Светлый фон

Действие происходит за день до Песаха. Характерно, что Язычник не понимает этих слухов, так как сам он уже понятия не имеет, что такое маца [Там же: 81–82]. Остается открытым вопрос о том, правдоподобны ли в позднесоветское время обвинения в ритуальном убийстве, – в тексте, который на миметическом уровне сопротивляется правдоподобию. Период между смертью Черненко и назначением Горбачева на должность генсека – междуцарствие – оживляет старые еврейские страхи, напоминающие о смене власти в российской истории, ключевые слова-тропы «Дрейфус», «Бейлис», «погромы», «мессия» связывают историю преследования с ожиданием конца света в еврейских сектах прошлого.
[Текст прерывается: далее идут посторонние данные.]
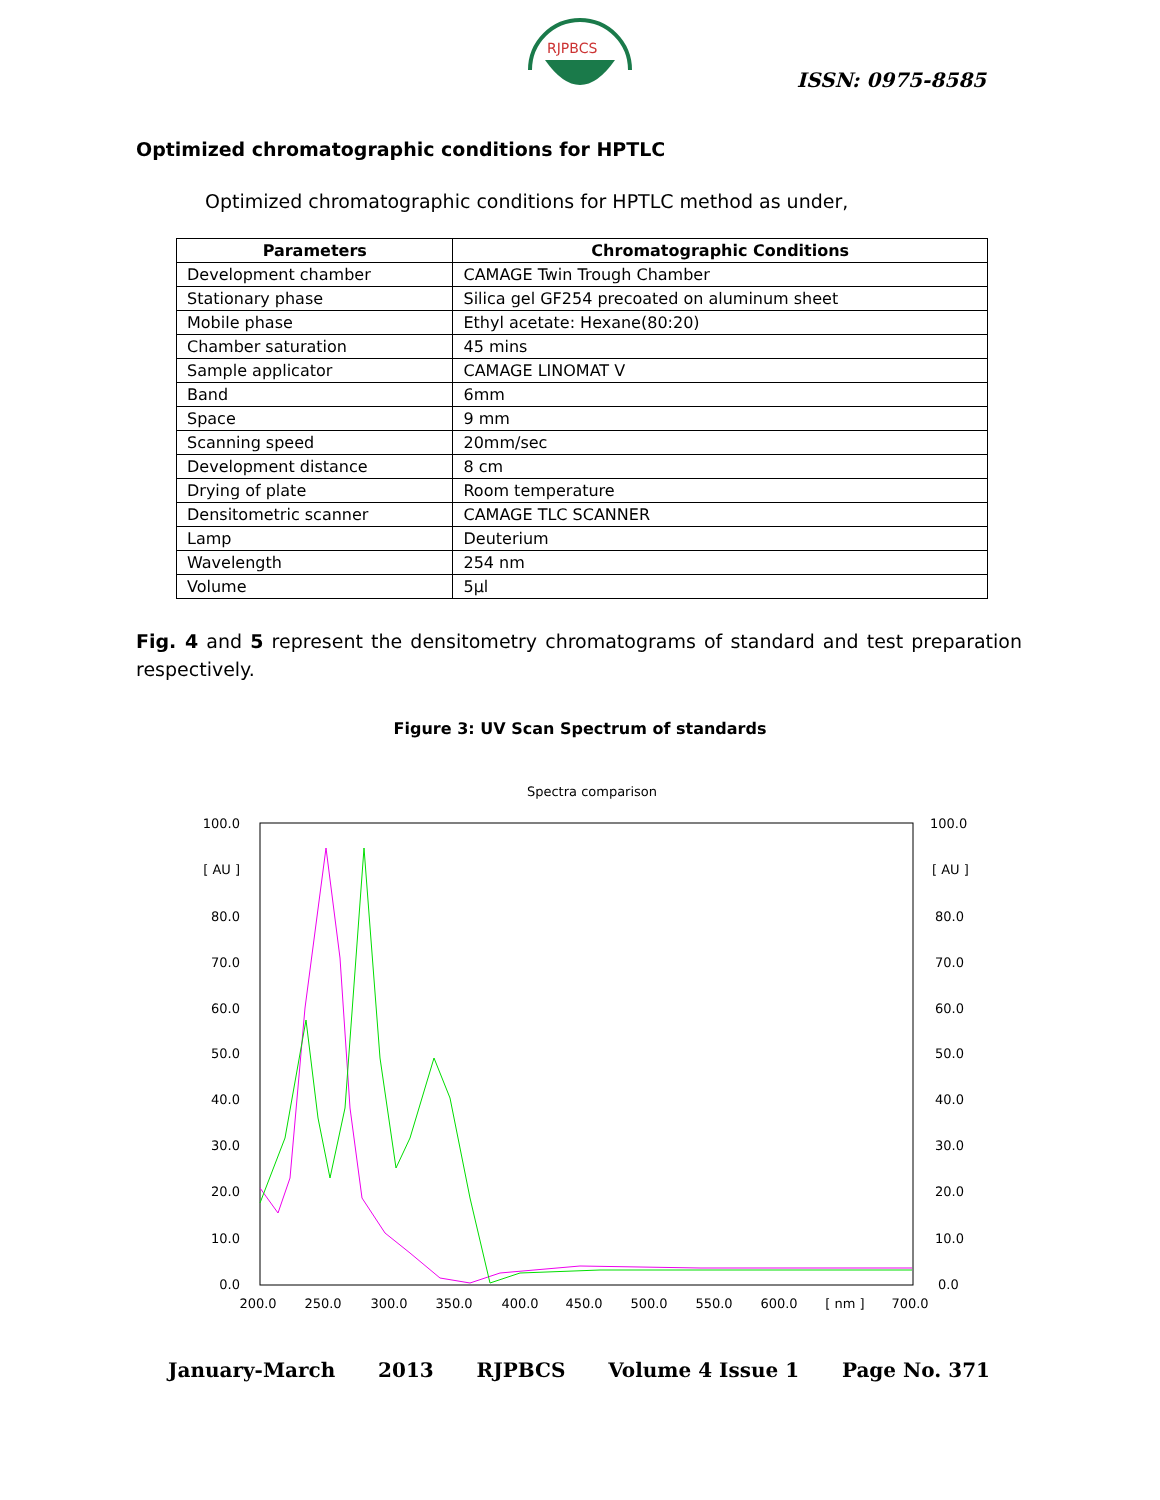RJPBCS
ISSN: 0975-8585
Optimized chromatographic conditions for HPTLC
Optimized chromatographic conditions for HPTLC method as under,
| Parameters | Chromatographic Conditions |
| --- | --- |
| Development chamber | CAMAGE Twin Trough Chamber |
| Stationary phase | Silica gel GF254 precoated on aluminum sheet |
| Mobile phase | Ethyl acetate: Hexane(80:20) |
| Chamber saturation | 45 mins |
| Sample applicator | CAMAGE LINOMAT V |
| Band | 6mm |
| Space | 9 mm |
| Scanning speed | 20mm/sec |
| Development distance | 8 cm |
| Drying of plate | Room temperature |
| Densitometric scanner | CAMAGE TLC SCANNER |
| Lamp | Deuterium |
| Wavelength | 254 nm |
| Volume | 5µl |
Fig. 4 and 5 represent the densitometry chromatograms of standard and test preparation respectively.
Figure 3: UV Scan Spectrum of standards
Spectra comparison
100.0
[ AU ]
80.0
70.0
60.0
50.0
40.0
30.0
20.0
10.0
0.0
100.0
[ AU ]
80.0
70.0
60.0
50.0
40.0
30.0
20.0
10.0
0.0
200.0
250.0
300.0
350.0
400.0
450.0
500.0
550.0
600.0
[ nm ]
700.0
January-March 2013 RJPBCS Volume 4 Issue 1 Page No. 371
Поток сознания мальчика обрывается, но за ним следует приложение – научный комментарий профессора из Финляндии, Якова Николаевича Гольдштейна. Этот фактический автокомментарий Юрьева представляет собой полупародийный анализ только что законченного текста. При этом игра с литературоведческим дискурсом никак не противоречит содержащейся в этом отрывке метарефлексии о романе. Скорее, они продлевают постмодернистскую поэтику романа «Полуостров Жидятин» за его пределами, романа, в котором тесно соседствуют, сливаются и постояннно релятивируют друг друга разные стилистики. Согласно рассуждениям воодушевленного прочитанным профессора, в книге показан момент, когда «приговор» империи «уже подписан» [Там же: 127] и скоро она станет музеефицированным артефактом. То есть этот текст, по Гольдштейну, уже есть историческое сочинение, которое в то же время показывает почти исчезнувшую советско-еврейскую среду изнутри. Это последнее свидетельство о безвозвратно утраченной культуре c «особенностями ее речи» и ее «маленькой мифологией» [Там же: 129]. Анти- и постколониальная позиция писателя Олега Юрьева проявляется не только в утверждении вымышленного комментатора, что в силу далеко зашедшей ассимиляции новые поколения перестают воспроизводить эту культурную среду, но и в горько-ироническом определении советской ассимиляционной политики как «„окончательного решения“ в изводе Карла Маркса» [Там же: 128]. Синкретическая еврейская культура диаспоры отмирает вместе с языком: «…когда заканчивается цивилизация, умирает ее речь» [Там же: 131].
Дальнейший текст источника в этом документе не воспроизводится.